Our apertureless near-field technology enables visible, infrared and even terahertz imaging and spectroscopy with a spatial resolution of 10nm

The spatial resolution of conventional optical microscopes is limited by diffraction to about half the wavelength (Abbe diffraction limit). Neaspec broke the diffraction limit by developing a groundbreaking  apertureless near-field microscopy technique (also known as scattering-type Scanning Near-field Optical Microscopy, s-SNOM) and integrated it into the recently introduced NeaSNOM microscope. This new technology completely dispenses with the legacy of the conventional aperture SNOMs struggling with fibers, apertures, custom probe fabrication and the associated shortcomings.

NeaSNOM employs standard metal-coated AFM probing tips, illuminated by a focused laser beam. Illuminated tips generate a nano-focus at their apex, used as an ultra-small light source to locally probe the sample. Because of an optical near-field interaction between the tip and the sample, the backscattered light contains information about the local optical properties (e.g. refractive index) of the surface. Optical imaging is performed by detecting the backscattered light interferometrically (optical amplitude and phase images are acquired simultaneously) by the probing tip while scanning the sample surface topography.

The size of the nano-focus, corresponding to the NeaSNOM’s resolution, is determined only by the radius of the tip apex. This is true even for electromagnetic waves much longer than the visible light, like infrared and terahertz radiation, yielding the same resolution of 10 nm throughout the spectrum.

──────────────────────────────

WORK TO COMPLETE:
1. According to the near-field microscopy text, what determines the size of the nano-focus?
2. Reproduce the near-field microscopy text from "The size of" up to and including "throughout the spectrum.".
3. Carry on the near-field microscopy text from the point where it stops.

[Dataset items]
──────────────────────────────

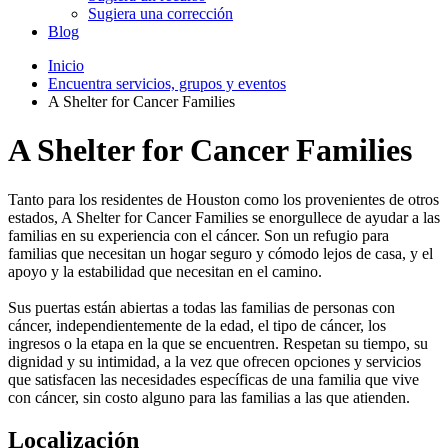
Sugiera una corrección
Blog
Inicio
Encuentra servicios, grupos y eventos
A Shelter for Cancer Families
A Shelter for Cancer Families
Tanto para los residentes de Houston como los provenientes de otros
estados, A Shelter for Cancer Families se enorgullece de ayudar a las
familias en su experiencia con el cáncer. Son un refugio para
familias que necesitan un hogar seguro y cómodo lejos de casa, y el
apoyo y la estabilidad que necesitan en el camino.
Sus puertas están abiertas a todas las familias de personas con
cáncer, independientemente de la edad, el tipo de cáncer, los
ingresos o la etapa en la que se encuentren. Respetan su tiempo, su
dignidad y su intimidad, a la vez que ofrecen opciones y servicios
que satisfacen las necesidades específicas de una familia que vive
con cáncer, sin costo alguno para las familias a las que atienden.
Localización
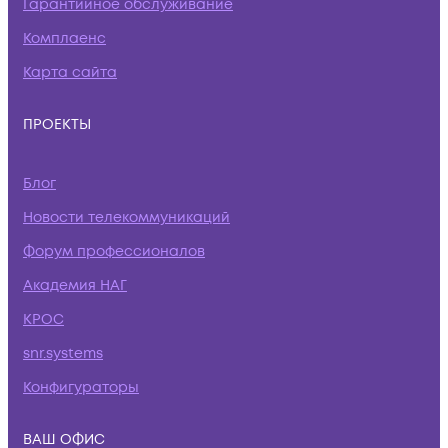
Гарантийное обслуживание
Комплаенс
Карта сайта
ПРОЕКТЫ
Блог
Новости телекоммуникаций
Форум профессионалов
Академия НАГ
КРОС
snr.systems
Конфигураторы
ВАШ ОФИС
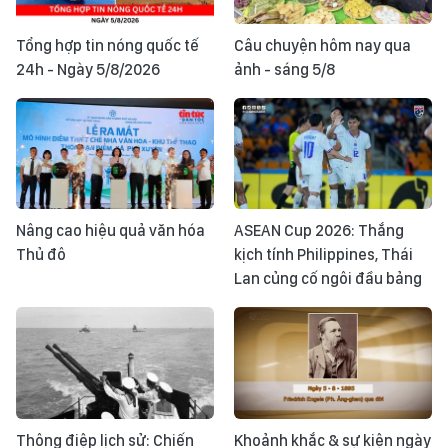
Tổng hợp tin nóng quốc tế
Câu chuyện hôm nay qua
24h - Ngày 5/8/2026
ảnh - sáng 5/8
Nâng cao hiệu quả văn hóa
ASEAN Cup 2026: Thắng
Thủ đô
kịch tính Philippines, Thái
Lan củng cố ngôi đầu bảng
Thông điệp lịch sử: Chiến
Khoảnh khắc & sự kiện ngày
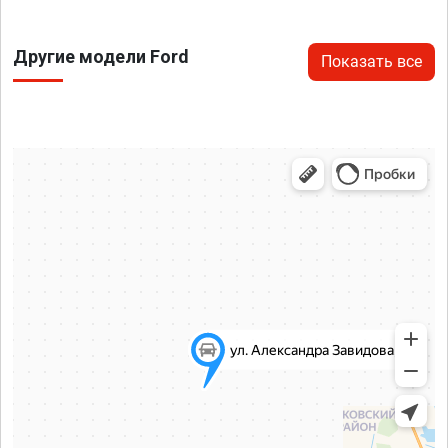
Другие модели Ford
Показать все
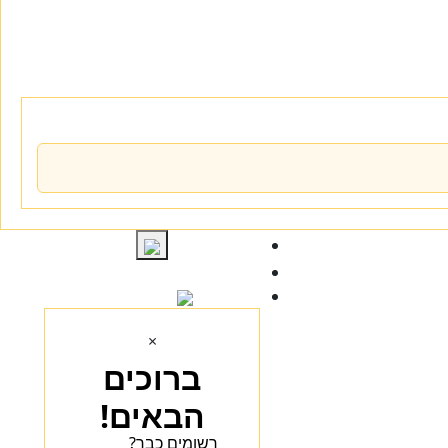
התחברות
×
ברוכים
הבאים!
רשומים כבר?
הכנסו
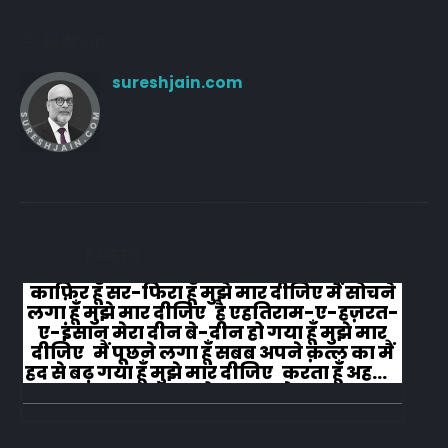
Author
sureshjain.com
RELATED
POSTS
काफ़िर हूँ सर-फिरा हूँ मुझे मार दीजिए मैं सोचने
लगा हूँ मुझे मार दीजिए है एहतिराम-ए-हज़रत-
ए-इंसान मेरा दीन बे-दीन हो गया हूँ मुझे मार
दीजिए मैं पूछने लगा हूँ सबब अपने क़त्ल का मैं
हद से बढ़ गया हूँ मुझे मार दीजिए करता हूँ अहल-
ए-जुब्बा-ओ-दस्तार से...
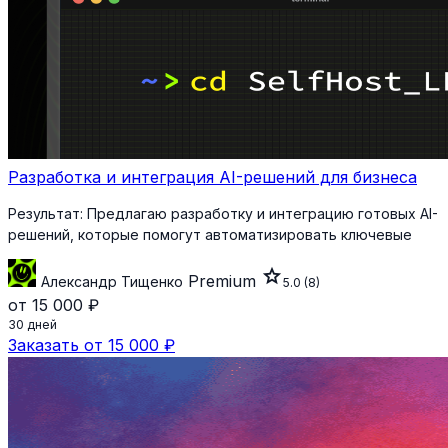
Разработка и интеграция AI-решений для бизнеса
Результат:
Предлагаю разработку и интеграцию готовых AI-
решений, которые помогут автоматизировать ключевые
star
Premium
Александр Тищенко
5.0
(8)
от 15 000 ₽
30 дней
Заказать от 15 000 ₽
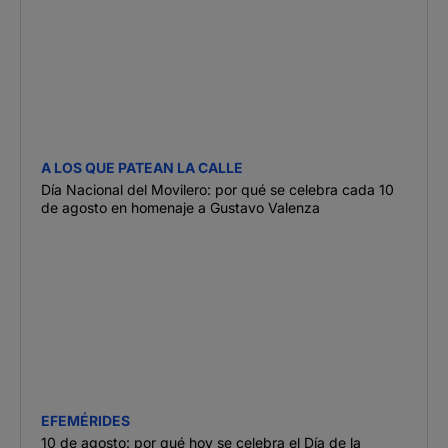
A LOS QUE PATEAN LA CALLE
Día Nacional del Movilero: por qué se celebra cada 10
de agosto en homenaje a Gustavo Valenza
EFEMÉRIDES
10 de agosto: por qué hoy se celebra el Día de la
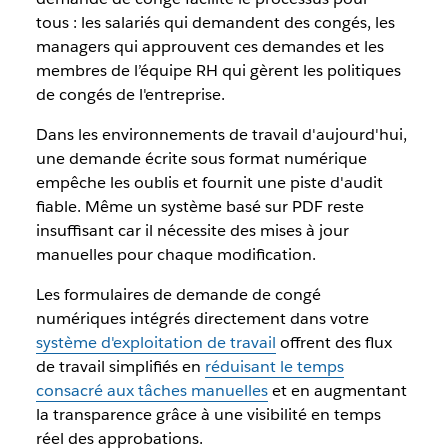
tous : les salariés qui demandent des congés, les
managers qui approuvent ces demandes et les
membres de l’équipe RH qui gèrent les politiques
de congés de l'entreprise.
Dans les environnements de travail d'aujourd'hui,
une demande écrite sous format numérique
empêche les oublis et fournit une piste d'audit
fiable. Même un système basé sur PDF reste
insuffisant car il nécessite des mises à jour
manuelles pour chaque modification.
Les formulaires de demande de congé
numériques intégrés directement dans votre
système d'exploitation de travail
offrent des flux
de travail simplifiés en
réduisant le temps
consacré aux tâches manuelles
et en augmentant
la transparence grâce à une visibilité en temps
réel des approbations.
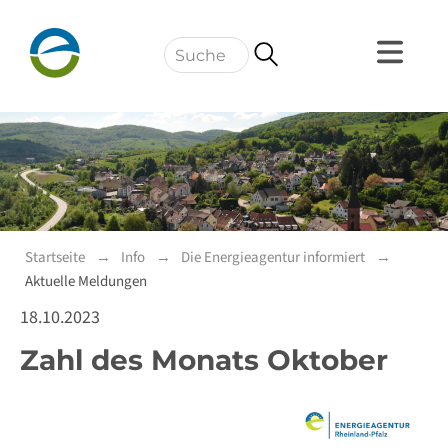
Navigation
Startseite
Info
Die Energieagentur informiert
Aktuelle Meldungen
18.10.2023
Zahl des Monats Oktober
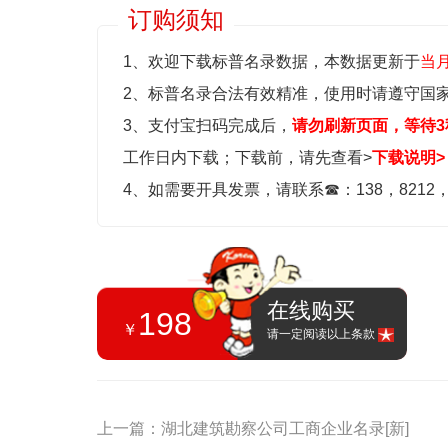
订购须知
1、欢迎下载标普名录数据，本数据更新于
当
2、标普名录合法有效精准，使用时请遵守国
3、支付宝扫码完成后，
请勿刷新页面，等待3
工作日内下载；
下载前，请先查看>
下载说明>
4、如需要开具发票，请联系
☎
：138，8212
在线购买
198
￥
请一定阅读以上条款
上一篇：湖北建筑勘察公司工商企业名录[新]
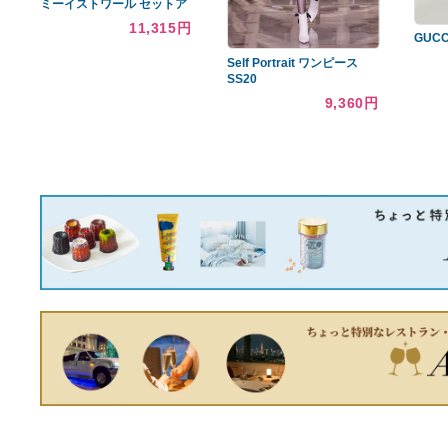
内部清掃済✨日立 BD-
ベンデイビス ゴリラカッ
SV110EL 2019年製 11/6kg
ト 90s dead stock
45,000円
16,940円
美品即完売 eimystore エイ
ミーイストワール セットア
ップ
11,315円
Self Portrait ワンピース
SS20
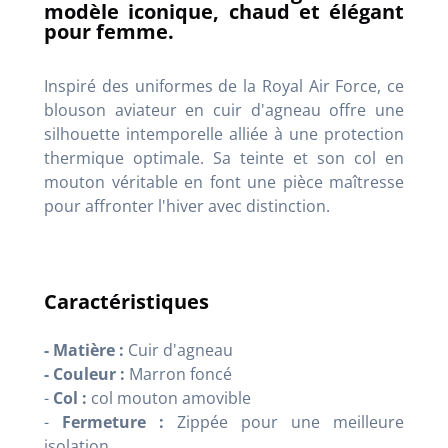
modèle iconique, chaud et élégant
pour femme.
Inspiré des uniformes de la Royal Air Force, ce
blouson aviateur en cuir d'agneau offre une
silhouette intemporelle alliée à une protection
thermique optimale. Sa teinte et son col en
mouton véritable en font une pièce maîtresse
pour affronter l'hiver avec distinction.
Caractéristiques
- Matière :
Cuir d'agneau
- Couleur :
Marron foncé
-
Col :
col mouton amovible
-
Fermeture :
Zippée pour une meilleure
isolation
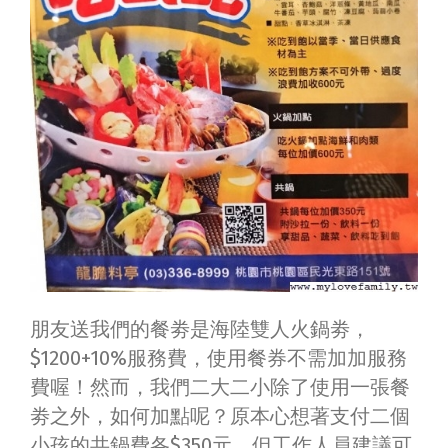
朋友送我們的餐劵是海陸雙人火鍋劵，
$1200+10%服務費，使用餐券不需加加服務
費喔！然而，我們二大二小除了使用一張餐
劵之外，如何加點呢？原本心想著支付二個
小孩的共鍋費各$350元，但工作人員建議可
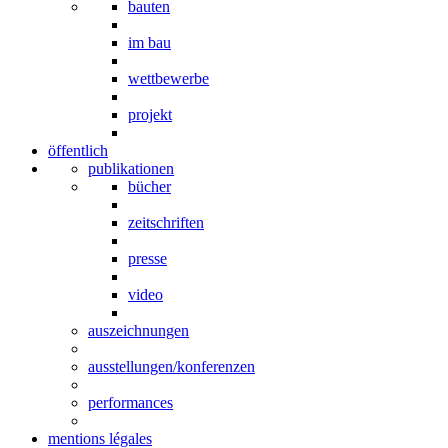
bauten
im bau
wettbewerbe
projekt
öffentlich
publikationen
bücher
zeitschriften
presse
video
auszeichnungen
ausstellungen/konferenzen
performances
mentions légales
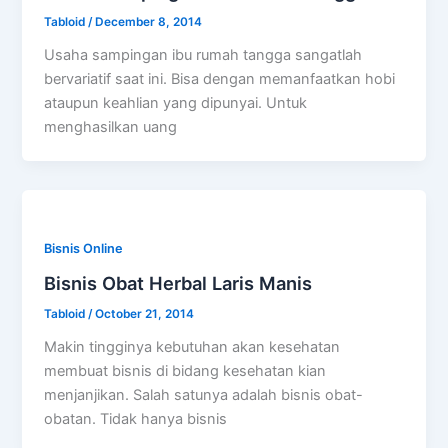
Tabloid
/
December 8, 2014
Usaha sampingan ibu rumah tangga sangatlah
bervariatif saat ini. Bisa dengan memanfaatkan hobi
ataupun keahlian yang dipunyai. Untuk
menghasilkan uang
Bisnis Online
Bisnis Obat Herbal Laris Manis
Tabloid
/
October 21, 2014
Makin tingginya kebutuhan akan kesehatan
membuat bisnis di bidang kesehatan kian
menjanjikan. Salah satunya adalah bisnis obat-
obatan. Tidak hanya bisnis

──────────────────────────────

EXPECTED OUTPUTS:
1. The radius of the tip apex determines the size of the nano-focus.

2.
The size of the nano-focus, corresponding to the NeaSNOM’s resolution, is determined only by the radius of the tip apex. This is true even for electromagnetic waves much longer than the visible light, like infrared and terahertz radiation, yielding the same resolution of 10 nm throughout the spectrum.

3.
By combining NeaSNOM with lasers in the appropriate wavelength range, chemical, structural and electronic properties of a sample can be analysed and investigated with resolution up to 1000-times higher when compared to conventional technology.

Uncover the secrets of the nanoworld with the NeaSNOM platform

Exploiting the broad infrared spectral region from visible to terahertz, NeaSNOM enables nanoscale-resolved mapping and quantification of different material properties such as

• Chemical composition
• Crystal structure
• Mechanical stress/strain
• Radiation damage
• Free charge carrier density and mobility
• Electric field distribution

Requiring minimal sample preparation, the NeaSNOM platform is ideally suited for nondestructive investigation of

• Infrared-active materials – crystalline, polycrystalline or amorphous
• Semiconductor nano-devices
• Metamaterials and nano-antennas
• Nanowires and nanoparticles
• Polymers and protein

Whether you would like to profile free carrier distribution in semiconductor nanorods, quantify doping levels in a single transistor, investigate the morphology of a polymer blend or visualize dark modes of nano-antennas…

…NeaSNOM is ready for the challenge!